Basic ANALYZE syntax

-- Analyze a specific table
ANALYZE orders;

-- Analyze specific columns (faster than full table analyze)
ANALYZE orders (customer_id, status, placed_at);

-- Analyze all tables in the current database
ANALYZE;

-- Analyze with verbose progress output
ANALYZE VERBOSE orders;

ANALYZE does not lock the table for reads or writes—it takes only a brief share lock while sampling, making it safe to run on production tables.

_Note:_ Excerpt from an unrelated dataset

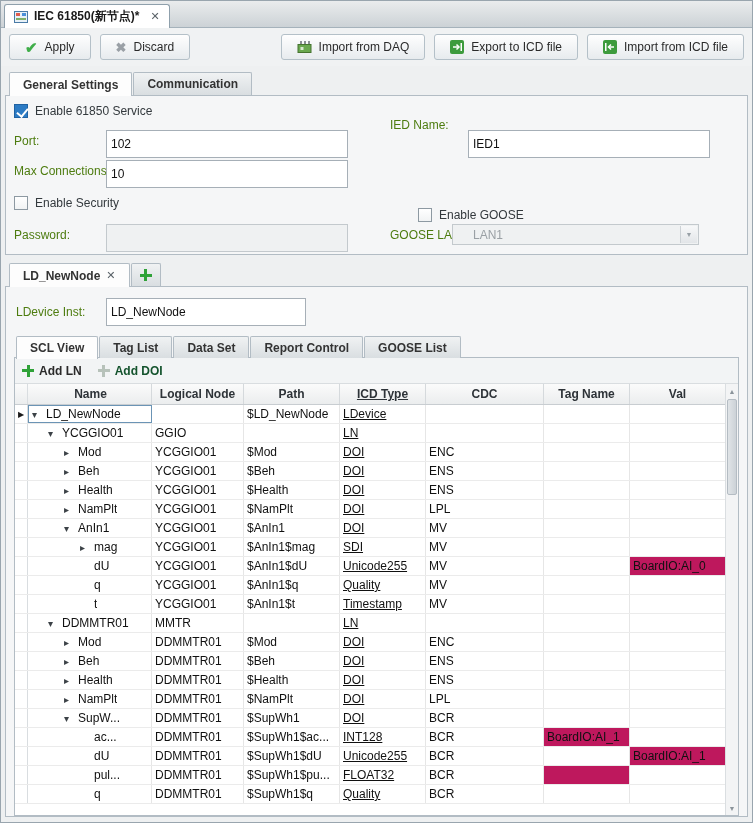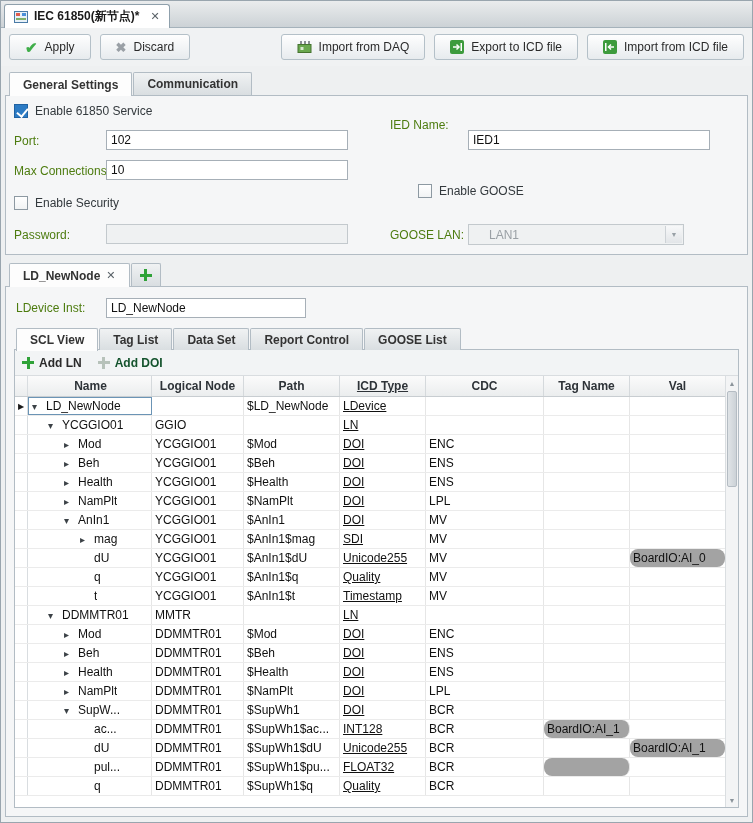"102" .txt { height: 20px -> 28px }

What statistics ANALYZE collects

For each analyzed column, PostgreSQL stores information in pg_statistic (summarized in the more readable pg_stats view):

SELECT
  attname       AS column_name,
  n_distinct,
  correlation,
  most_common_vals,
  most_common_freqs
FROM pg_stats
WHERE tablename = 'orders'
  AND attname = 'status';

Key statistics fields:

  • n_distinct: estimated number of distinct values. Negative means it's a fraction of total rows (e.g., -0.01 = 1% distinct).
  • most_common_vals / most_common_freqs: the most frequent values and their frequencies—used for selectivity estimates on equality filters.
  • histogram_bounds: bucket boundaries for range queries—used when a value does not appear in most_common_vals.
  • correlation: physical-to-logical row order correlation. Values near 1.0 mean the column is physically sorted, which makes index scans more efficient.

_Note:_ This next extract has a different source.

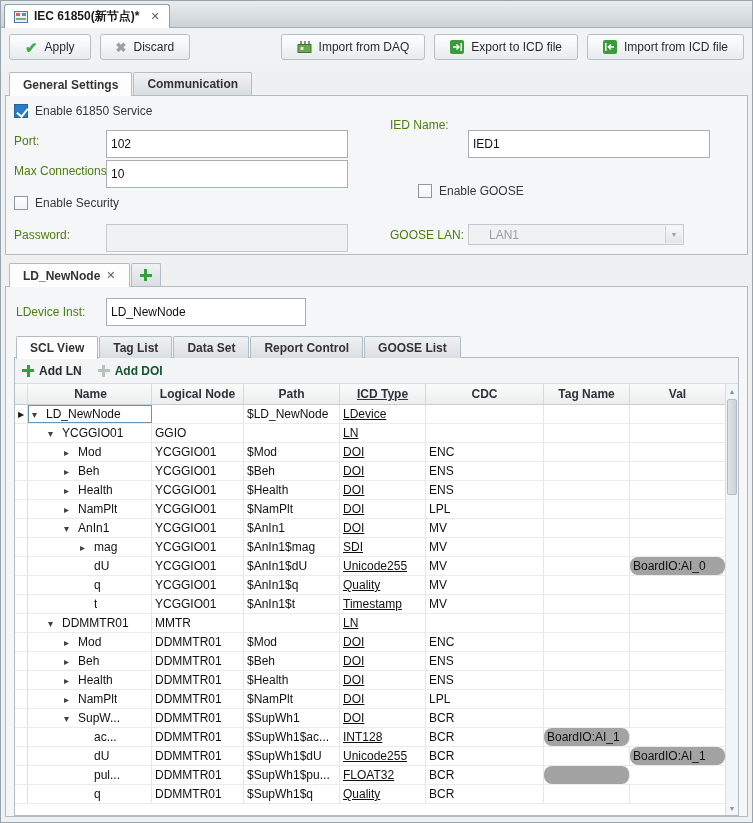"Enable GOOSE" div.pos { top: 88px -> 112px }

Controlling statistics detail

The default statistics target is 100 histogram buckets per column (controlled by default_statistics_target). For columns with skewed distributions or high cardinality, increase the target to give the planner more detail:

-- Increase statistics detail for a specific column
ALTER TABLE orders ALTER COLUMN customer_id SET STATISTICS 500;

-- Apply the new target
ANALYZE orders (customer_id);

Higher targets improve plan quality at the cost of slightly more time to run ANALYZE and more space in pg_statistic.

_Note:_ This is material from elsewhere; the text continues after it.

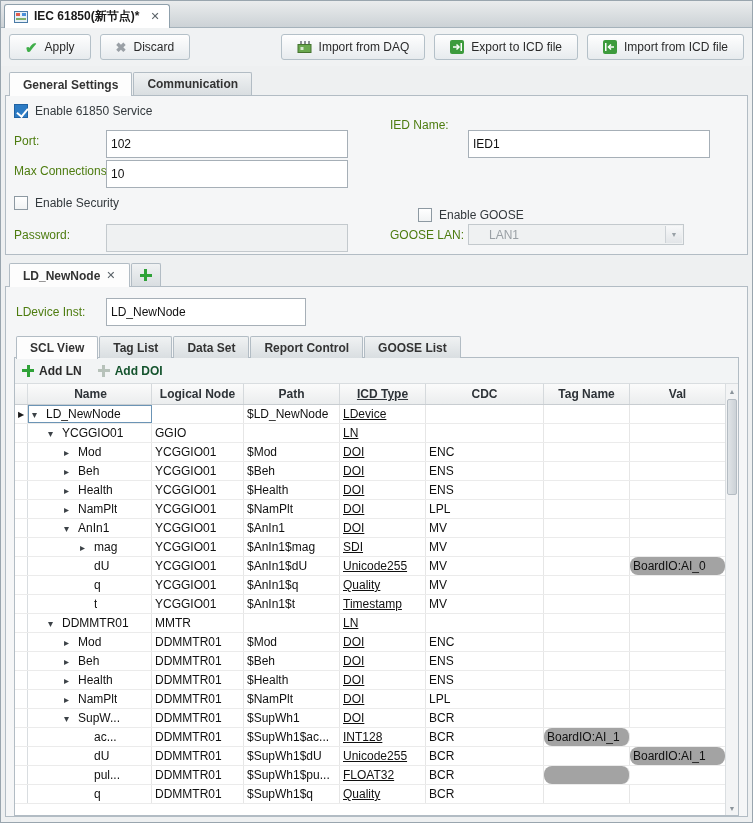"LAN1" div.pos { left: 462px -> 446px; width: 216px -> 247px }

Autovacuum and automatic ANALYZE

PostgreSQL's autovacuum daemon runs ANALYZE automatically when a table has changed enough rows (default: 20% of row count + 50 rows). You can view autovacuum activity:

SELECT
  schemaname,
  relname,
  last_analyze,
  last_autoanalyze,
  n_live_tup,
  n_dead_tup
FROM pg_stat_user_tables
ORDER BY last_autoanalyze DESC NULLS LAST;

If last_autoanalyze is null or very old on an active table, autovacuum may be disabled or the table's autovacuum settings may need tuning.

When to run ANALYZE manually

  • After a bulk INSERT, COPY, or UPDATE that changes a large fraction of a table's rows.
  • After creating a new index, to ensure the planner has fresh statistics for index selectivity estimates.
  • When EXPLAIN ANALYZE shows large discrepancies between estimated and actual row counts.
  • After restoring a database from backup—pg_statistic is included in pg_dump, but may be stale.

Continue in Performance: VACUUM Command.

Related in this section: EXPLAIN · EXPLAIN ANALYZE · Indexes and Index-Only Scans

Frequently Asked Questions

What does ANALYZE do in PostgreSQL?

ANALYZE samples rows from a table and computes statistics about column value distributions—distinct value counts, most common values, histogram bounds, and physical sort correlation. The query planner reads these statistics from pg_statistic to estimate row counts and choose optimal execution plans.

How is ANALYZE different from VACUUM?

ANALYZE collects statistics for the query planner. VACUUM reclaims storage from dead rows created by UPDATE and DELETE operations and updates the visibility map used by index-only scans. VACUUM ANALYZE does both in one pass.

Does autovacuum run ANALYZE automatically?

Yes. The autovacuum daemon runs ANALYZE automatically when a table has accumulated enough changed rows (by default, 20% of its row count plus 50 rows). You can monitor autovacuum activity through pg_stat_user_tables.

When should I increase the statistics target for a column?

Increase the statistics target with ALTER TABLE ... ALTER COLUMN ... SET STATISTICS N when EXPLAIN ANALYZE shows large row-count misestimates on a column, especially for highly skewed data or high-cardinality columns used in WHERE clauses or JOINs. Common values are 200–500.

Is ANALYZE safe to run on a production database?

Yes. ANALYZE takes only a brief share lock during the sampling phase and does not block reads or writes. It is designed to run concurrently with normal database activity. Running it on individual tables or columns further limits the scope and duration.